Legislative leaders said following Monday’s meeting with Rell that the governor’s retirement incentive proposal also was aimed at both eligible and near-eligible workers, and would save between $60 million and $70 million per year.
Senate President Pro Tem Donald E. Williams Jr., D-Brooklyn, and House Speaker Christopher G. Donovan, D-Meriden, said they would review the early retirement incentive plan and Rell’s other suggestions to cut costs.
“I don’t think that anything’s been ruled out at this point,” Williams said.
The 2009 incentive program was implemented after the governor and the State Employees Bargaining Agent Coalition agreed on a concession package originally worth nearly $702 million in total spread across three fiscal years.
But SEBAC spokesman Larry Dorman said Rell and lawmakers should be focusing this year on proposals that create jobs, expand the economy and preserve vital state services.
“State public service workers are already struggling to deliver important services to the citizens of Connecticut,” Dorman said. “What we don’t need is another mass exodus of employees. That’s just going to make the economy worse, not better. We are not going to be a party to ideas that make the economy worse.”

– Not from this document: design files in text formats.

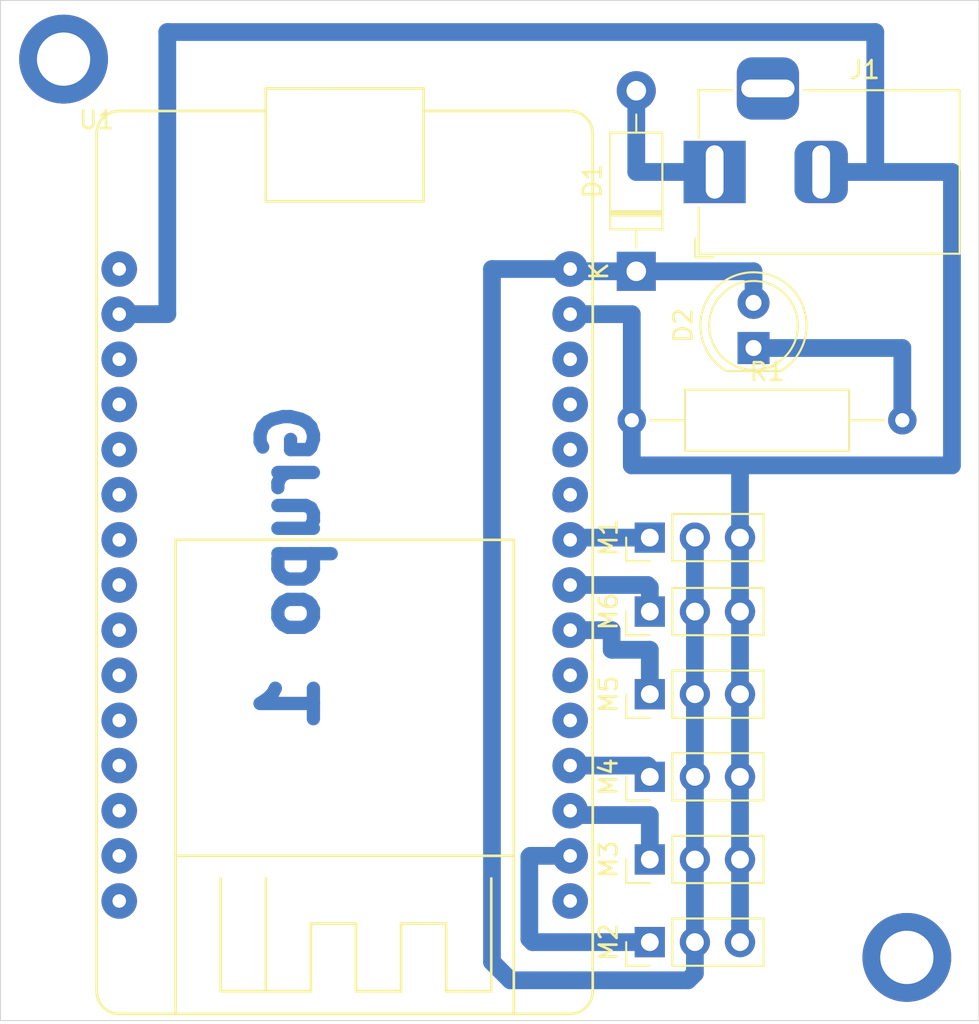
<source format=kicad_pcb>
(kicad_pcb
	(version 20240108)
	(generator "pcbnew")
	(generator_version "8.0")
	(general
		(thickness 1.6)
		(legacy_teardrops no)
	)
	(paper "A4")
	(layers
		(0 "F.Cu" signal)
		(31 "B.Cu" signal)
		(32 "B.Adhes" user "B.Adhesive")
		(33 "F.Adhes" user "F.Adhesive")
		(34 "B.Paste" user)
		(35 "F.Paste" user)
		(36 "B.SilkS" user "B.Silkscreen")
		(37 "F.SilkS" user "F.Silkscreen")
		(38 "B.Mask" user)
		(39 "F.Mask" user)
		(40 "Dwgs.User" user "User.Drawings")
		(41 "Cmts.User" user "User.Comments")
		(42 "Eco1.User" user "User.Eco1")
		(43 "Eco2.User" user "User.Eco2")
		(44 "Edge.Cuts" user)
		(45 "Margin" user)
		(46 "B.CrtYd" user "B.Courtyard")
		(47 "F.CrtYd" user "F.Courtyard")
		(48 "B.Fab" user)
		(49 "F.Fab" user)
		(50 "User.1" user)
		(51 "User.2" user)
		(52 "User.3" user)
		(53 "User.4" user)
		(54 "User.5" user)
		(55 "User.6" user)
		(56 "User.7" user)
		(57 "User.8" user)
		(58 "User.9" user)
	)
	(setup
		(pad_to_mask_clearance 0)
		(allow_soldermask_bridges_in_footprints no)
		(pcbplotparams
			(layerselection 0x00010fc_ffffffff)
			(plot_on_all_layers_selection 0x0000000_00000000)
			(disableapertmacros no)
			(usegerberextensions no)
			(usegerberattributes yes)
			(usegerberadvancedattributes yes)
			(creategerberjobfile yes)
			(dashed_line_dash_ratio 12.000000)
			(dashed_line_gap_ratio 3.000000)
			(svgprecision 4)
			(plotframeref no)
			(viasonmask no)
			(mode 1)
			(useauxorigin no)
			(hpglpennumber 1)
			(hpglpenspeed 20)
			(hpglpendiameter 15.000000)
			(pdf_front_fp_property_popups yes)
			(pdf_back_fp_property_popups yes)
			(dxfpolygonmode yes)
			(dxfimperialunits yes)
			(dxfusepcbnewfont yes)
			(psnegative no)
			(psa4output no)
			(plotreference yes)
			(plotvalue yes)
			(plotfptext yes)
			(plotinvisibletext no)
			(sketchpadsonfab no)
			(subtractmaskfromsilk no)
			(outputformat 1)
			(mirror no)
			(drillshape 1)
			(scaleselection 1)
			(outputdirectory "")
		)
	)
	(net 0 "")
	(net 1 "+5V")
	(net 2 "Net-(D1-A)")
	(net 3 "GND")
	(net 4 "/SERVO1")
	(net 5 "/SERVO2")
	(net 6 "/SERVO3")
	(net 7 "/SERVO4")
	(net 8 "/SERVO5")
	(net 9 "/SERVO6")
	(net 10 "unconnected-(U1-IO35-Pad11)")
	(net 11 "unconnected-(U1-IO14-Pad5)")
	(net 12 "unconnected-(U1-IO12-Pad4)")
	(net 13 "unconnected-(U1-IO17-Pad24)")
	(net 14 "unconnected-(U1-IO13-Pad3)")
	(net 15 "unconnected-(U1-IO27-Pad6)")
	(net 16 "unconnected-(U1-IO19-Pad21)")
	(net 17 "unconnected-(U1-IO5-Pad23)")
	(net 18 "unconnected-(U1-IO16-Pad25)")
	(net 19 "unconnected-(U1-IO2-Pad27)")
	(net 20 "unconnected-(U1-IO15-Pad28)")
	(net 21 "unconnected-(U1-IO23-Pad16)")
	(net 22 "unconnected-(U1-IO22-Pad17)")
	(net 23 "unconnected-(U1-IO3-Pad19)")
	(net 24 "unconnected-(U1-IO4-Pad26)")
	(net 25 "unconnected-(U1-IO21-Pad20)")
	(net 26 "+3V3")
	(net 27 "unconnected-(U1-EN-Pad15)")
	(net 28 "unconnected-(U1-IO18-Pad22)")
	(net 29 "unconnected-(U1-IO1-Pad18)")
	(net 30 "Net-(D2-K)")
	(net 31 "unconnected-(U1-IO32-Pad10)")
	(footprint "DOIT_ESP32:DOIT_ESP32_Devkit_mirko" (layer "F.Cu") (at 91.2735 57.531))
	(footprint "Connector_BarrelJack:BarrelJack_Horizontal" (layer "F.Cu") (at 126.08 60.96 180))
	(footprint "Connector_PinHeader_2.54mm:PinHeader_1x03_P2.54mm_Vertical" (layer "F.Cu") (at 122.428 85.696 90))
	(footprint "Diode_THT:D_DO-41_SOD81_P10.16mm_Horizontal" (layer "F.Cu") (at 121.666 66.548 90))
	(footprint "Connector_PinHeader_2.54mm:PinHeader_1x03_P2.54mm_Vertical" (layer "F.Cu") (at 122.428 90.346 90))
	(footprint "Connector_PinHeader_2.54mm:PinHeader_1x03_P2.54mm_Vertical" (layer "F.Cu") (at 122.428 104.296 90))
	(footprint "Connector_PinHeader_2.54mm:PinHeader_1x03_P2.54mm_Vertical" (layer "F.Cu") (at 122.428 94.996 90))
	(footprint "Connector_PinHeader_2.54mm:PinHeader_1x03_P2.54mm_Vertical" (layer "F.Cu") (at 122.428 99.646 90))
	(footprint "Resistor_THT:R_Axial_DIN0309_L9.0mm_D3.2mm_P15.24mm_Horizontal" (layer "F.Cu") (at 121.412 74.93))
	(footprint "LED_THT:LED_D5.0mm" (layer "F.Cu") (at 128.27 70.866 90))
	(footprint "Connector_PinHeader_2.54mm:PinHeader_1x03_P2.54mm_Vertical" (layer "F.Cu") (at 122.428 81.534 90))
	(gr_rect
		(start 85.852 51.308)
		(end 140.97 108.712)
		(stroke
			(width 0.05)
			(type default)
		)
		(fill none)
		(layer "Edge.Cuts")
		(uuid "8dfb7d52-396e-4e78-a08a-aa947f636190")
	)
	(gr_text "Grupo 1"
		(at 103.886 73.66 90)
		(layer "B.Cu")
		(uuid "5cf405e6-4f41-4a0f-9183-fd0996c94a43")
		(effects
			(font
				(size 3 3)
				(thickness 0.75)
				(bold yes)
			)
			(justify left bottom mirror)
		)
	)
	(via
		(at 89.408 54.61)
		(size 5)
		(drill 3)
		(layers "F.Cu" "B.Cu")
		(net 0)
		(uuid "a1a60321-8296-4aa4-bca6-87e794734dd5")
	)
	(via
		(at 136.906 105.156)
		(size 5)
		(drill 3)
		(layers "F.Cu" "B.Cu")
		(net 0)
		(uuid "c0dae948-1260-4071-84b5-bc5baed42803")
	)
	(segment
		(start 118.0705 66.548)
		(end 117.9435 66.421)
		(width 1)
		(layer "B.Cu")
		(net 1)
		(uuid "13098b15-8e4b-402b-92b4-278b7dcf2aac")
	)
	(segment
		(start 124.968 104.296)
		(end 124.968 106.056)
		(width 1)
		(layer "B.Cu")
		(net 1)
		(uuid "29562aab-df02-497b-885e-5b1e1c9ef996")
	)
	(segment
		(start 124.968 81.534)
		(end 124.968 104.296)
		(width 1)
		(layer "B.Cu")
		(net 1)
		(uuid "3d1abb54-de9a-4cb6-a567-6d6947192995")
	)
	(segment
		(start 114.574 106.446)
		(end 113.538 105.41)
		(width 1)
		(layer "B.Cu")
		(net 1)
		(uuid "58ee8d83-15eb-4f44-8dba-142848d05d00")
	)
	(segment
		(start 121.666 66.548)
		(end 118.0705 66.548)
		(width 1)
		(layer "B.Cu")
		(net 1)
		(uuid "59eb822d-0d3d-4b41-b476-a4bd6e0f580c")
	)
	(segment
		(start 128.27 66.548)
		(end 121.666 66.548)
		(width 1)
		(layer "B.Cu")
		(net 1)
		(uuid "6707affc-c0fe-4b8e-913e-53c591a06c72")
	)
	(segment
		(start 113.538 66.421)
		(end 117.9435 66.421)
		(width 1)
		(layer "B.Cu")
		(net 1)
		(uuid "67aa9550-298b-4523-ae4d-14eb016cff5c")
	)
	(segment
		(start 113.538 105.41)
		(end 113.538 66.421)
		(width 1)
		(layer "B.Cu")
		(net 1)
		(uuid "80b299d7-7c6c-4ee9-a62d-bb059f6372c5")
	)
	(segment
		(start 124.578 106.446)
		(end 114.574 106.446)
		(width 1)
		(layer "B.Cu")
		(net 1)
		(uuid "a20234ba-8193-4559-8bf1-080b5aa8fa12")
	)
	(segment
		(start 128.27 68.326)
		(end 128.27 66.548)
		(width 1)
		(layer "B.Cu")
		(net 1)
		(uuid "a4841b1a-1720-4f00-a188-4bb717d6018b")
	)
	(segment
		(start 124.968 106.056)
		(end 124.578 106.446)
		(width 1)
		(layer "B.Cu")
		(net 1)
		(uuid "fb28ffec-4c25-452b-947a-8ed0de6fd5f8")
	)
	(segment
		(start 121.666 60.96)
		(end 121.666 56.388)
		(width 1)
		(layer "B.Cu")
		(net 2)
		(uuid "6bb7d836-afe7-41f4-b0cc-8ec28d9c95ba")
	)
	(segment
		(start 126.08 60.96)
		(end 121.666 60.96)
		(width 1)
		(layer "B.Cu")
		(net 2)
		(uuid "c2daf44e-cb59-4fdc-b577-0c66641de127")
	)
	(segment
		(start 135.128 53.086)
		(end 95.25 53.086)
		(width 1)
		(layer "B.Cu")
		(net 3)
		(uuid "05a57f0a-7d73-4ecd-884e-e3291641202d")
	)
	(segment
		(start 127.508 77.47)
		(end 121.412 77.47)
		(width 1)
		(layer "B.Cu")
		(net 3)
		(uuid "146d01d0-312b-4b01-877a-5b4e2b339e80")
	)
	(segment
		(start 121.412 77.47)
		(end 121.412 74.93)
		(width 1)
		(layer "B.Cu")
		(net 3)
		(uuid "208542cb-9237-402e-a569-01120e0b958c")
	)
	(segment
		(start 127.508 81.534)
		(end 127.508 77.47)
		(width 1)
		(layer "B.Cu")
		(net 3)
		(uuid "3b8980a1-2230-4a72-aa95-405b89b8864e")
	)
	(segment
		(start 135.128 60.96)
		(end 135.128 53.086)
		(width 1)
		(layer "B.Cu")
		(net 3)
		(uuid "46f2877c-e7fa-4d1a-8ebf-803155f03a95")
	)
	(segment
		(start 121.412 68.961)
		(end 117.9435 68.961)
		(width 1)
		(layer "B.Cu")
		(net 3)
		(uuid "4e8bc659-8eb4-4989-9f08-aa1e70df9018")
	)
	(segment
		(start 132.08 60.96)
		(end 135.128 60.96)
		(width 1)
		(layer "B.Cu")
		(net 3)
		(uuid "9caebaa4-1c2c-46a5-943d-930d346cd041")
	)
	(segment
		(start 139.446 60.96)
		(end 139.446 77.47)
		(width 1)
		(layer "B.Cu")
		(net 3)
		(uuid "b3775360-d3b9-4ec0-97f7-c266a9120aae")
	)
	(segment
		(start 139.446 77.47)
		(end 127.508 77.47)
		(width 1)
		(layer "B.Cu")
		(net 3)
		(uuid "b4c6f809-b548-45ba-8863-971912a18407")
	)
	(segment
		(start 127.508 81.534)
		(end 127.508 104.296)
		(width 1)
		(layer "B.Cu")
		(net 3)
		(uuid "b8378b58-7afc-484d-96c7-d0658ffe453e")
	)
	(segment
		(start 95.25 68.961)
		(end 92.5435 68.961)
		(width 1)
		(layer "B.Cu")
		(net 3)
		(uuid "df51a28a-ef28-4e46-802b-f1547094de09")
	)
	(segment
		(start 135.128 60.96)
		(end 139.446 60.96)
		(width 1)
		(layer "B.Cu")
		(net 3)
		(uuid "e34693ce-3e8d-4ade-ab33-d4c29d9295e9")
	)
	(segment
		(start 121.412 74.93)
		(end 121.412 68.961)
		(width 1)
		(layer "B.Cu")
		(net 3)
		(uuid "f9fc9819-b28e-4ee7-917e-2da94b1156ef")
	)
	(segment
		(start 95.25 53.086)
		(end 95.25 68.961)
		(width 1)
		(layer "B.Cu")
		(net 3)
		(uuid "fd10c96e-759c-424b-a423-8d2fc0345f57")
	)
	(segment
		(start 118.0705 81.534)
		(end 117.9435 81.661)
		(width 1)
		(layer "B.Cu")
		(net 4)
		(uuid "4f088cf7-2fcb-415d-838b-567f28f96f11")
	)
	(segment
		(start 122.428 81.534)
		(end 118.0705 81.534)
		(width 1)
		(layer "B.Cu")
		(net 4)
		(uuid "dfd72bb4-4e34-4b36-97d7-df0324a1187b")
	)
	(segment
		(start 115.697 99.441)
		(end 115.6435 99.4945)
		(width 1)
		(layer "B.Cu")
		(net 5)
		(uuid "45c30954-fc84-4a13-996a-c7611a18a2ba")
	)
	(segment
		(start 115.824 104.296)
		(end 122.428 104.296)
		(width 1)
		(layer "B.Cu")
		(net 5)
		(uuid "696edef7-47bb-4140-8b48-a244206439ca")
	)
	(segment
		(start 115.6435 99.4945)
		(end 115.6435 104.1155)
		(width 1)
		(layer "B.Cu")
		(net 5)
		(uuid "721f9eb8-e0c8-42bc-b659-0f9b8b6c399c")
	)
	(segment
		(start 115.6435 104.1155)
		(end 115.824 104.296)
		(width 1)
		(layer "B.Cu")
		(net 5)
		(uuid "8a215f93-1370-400b-9a54-f3aec958f167")
	)
	(segment
		(start 117.9435 99.441)
		(end 115.697 99.441)
		(width 1)
		(layer "B.Cu")
		(net 5)
		(uuid "b024a61a-0f28-4895-9a1b-15c96e957896")
	)
	(segment
		(start 118.1885 97.146)
		(end 117.9435 96.901)
		(width 1)
		(layer "B.Cu")
		(net 6)
		(uuid "8c2babfa-fec5-462a-ac92-7da6fb895198")
	)
	(segment
		(start 122.428 97.146)
		(end 118.1885 97.146)
		(width 1)
		(layer "B.Cu")
		(net 6)
		(uuid "e6ffc493-3cf6-47a3-83cd-19027cbf7ffb")
	)
	(segment
		(start 122.428 99.646)
		(end 122.428 97.146)
		(width 1)
		(layer "B.Cu")
		(net 6)
		(uuid "e9de3a6b-8beb-4501-bdf4-562316705e9c")
	)
	(segment
		(start 122.428 94.996)
		(end 122.428 94.488)
		(width 1)
		(layer "B.Cu")
		(net 7)
		(uuid "1f14f4b2-4bf2-4859-84ae-de63a77caec4")
	)
	(segment
		(start 122.428 94.488)
		(end 122.301 94.361)
		(width 1)
		(layer "B.Cu")
		(net 7)
		(uuid "57dc32d9-5f21-4caa-92b3-3d384a9d0cfb")
	)
	(segment
		(start 122.301 94.361)
		(end 117.9435 94.361)
		(width 1)
		(layer "B.Cu")
		(net 7)
		(uuid "7bc1a624-b422-4195-b30f-8f988e821680")
	)
	(segment
		(start 122.428 87.846)
		(end 122.428 90.346)
		(width 1)
		(layer "B.Cu")
		(net 8)
		(uuid "032106c1-a196-4665-9aec-5485670b8029")
	)
	(segment
		(start 120.278 86.741)
		(end 120.278 87.846)
		(width 1)
		(layer "B.Cu")
		(net 8)
		(uuid "367692b3-2ba1-4a8b-9dba-0734777c50a3")
	)
	(segment
		(start 120.278 87.846)
		(end 122.428 87.846)
		(width 1)
		(layer "B.Cu")
		(net 8)
		(uuid "99a2e62e-9997-4861-a2d3-8ba83ca729fa")
	)
	(segment
		(start 117.9435 86.741)
		(end 120.278 86.741)
		(width 1)
		(layer "B.Cu")
		(net 8)
		(uuid "d2486b6c-d40d-4976-bcd1-bceebaa16e7a")
	)
	(segment
		(start 122.301 84.201)
		(end 122.428 84.328)
		(width 1)
		(layer "B.Cu")
		(net 9)
		(uuid "022d4ff9-51a1-4826-8334-3462db0b1479")
	)
	(segment
		(start 117.9435 84.201)
		(end 122.301 84.201)
		(width 1)
		(layer "B.Cu")
		(net 9)
		(uuid "150f08b6-cc45-4745-9126-bde950b4ccc2")
	)
	(segment
		(start 122.428 84.328)
		(end 122.428 85.696)
		(width 1)
		(layer "B.Cu")
		(net 9)
		(uuid "678dd41a-f622-42f5-8158-17440a62f8be")
	)
	(segment
		(start 136.652 70.866)
		(end 136.652 74.93)
		(width 1)
		(layer "B.Cu")
		(net 30)
		(uuid "34699d29-eb11-4a19-a87b-8f3ac796b6e9")
	)
	(segment
		(start 128.27 70.866)
		(end 136.652 70.866)
		(width 1)
		(layer "B.Cu")
		(net 30)
		(uuid "615f9315-b6ea-41d6-bad6-91261e153873")
	)
)
</source>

Another component of the 2009 concession package reduced state contributions to the workers’ pension and retirement health care funds by $129 million total across this fiscal year and next. The benefits the state must pay out were not scaled back, only the amount government must deposit into the savings accounts now. That means the state eventually will have to come up with the money to fund these retiree benefits.
The concession deal also allows the governor to reduce payments by another $100 million, both this fiscal year and next, if state government falls into deficit.
Rell already has exercised the state’s option to reduce its 2009-10 payment by another $100 million, and legislative leaders said she discussed cutting next year’s payment by $100 million as well.
This would put Rell at odds with her own party. Senate Minority Leader John McKinney, R-Fairfield, said that Republican lawmakers in both chambers believe the pension and retirement health care accounts already are badly under-funded, and other cost-cutting steps should be taken to close the $725.7 million deficit that legislative analysts are forecasting for next fiscal year.
Dorman added that while the governor has plenty of ideas for reducing labor costs, “that just won’t work. She clearly doesn’t want to develop the revenue solutions that are necessary to pull us out of the difficult times we are in.”
Rell confirmed she didn’t propose any tax hikes during her meeting.
Democrats, who hold large majorities in the House and Senate, have proposed increasing the tax on multi-million-dollar estates. They also recommended a 5.5 percent levy on gross hospital revenues as part of a scheme to leverage $103 million in additional federal Medicaid funds for Connecticut.
Williams and Donovan said that while tax hikes weren’t discussed Monday, that doesn’t mean they would not be on the table in the near future.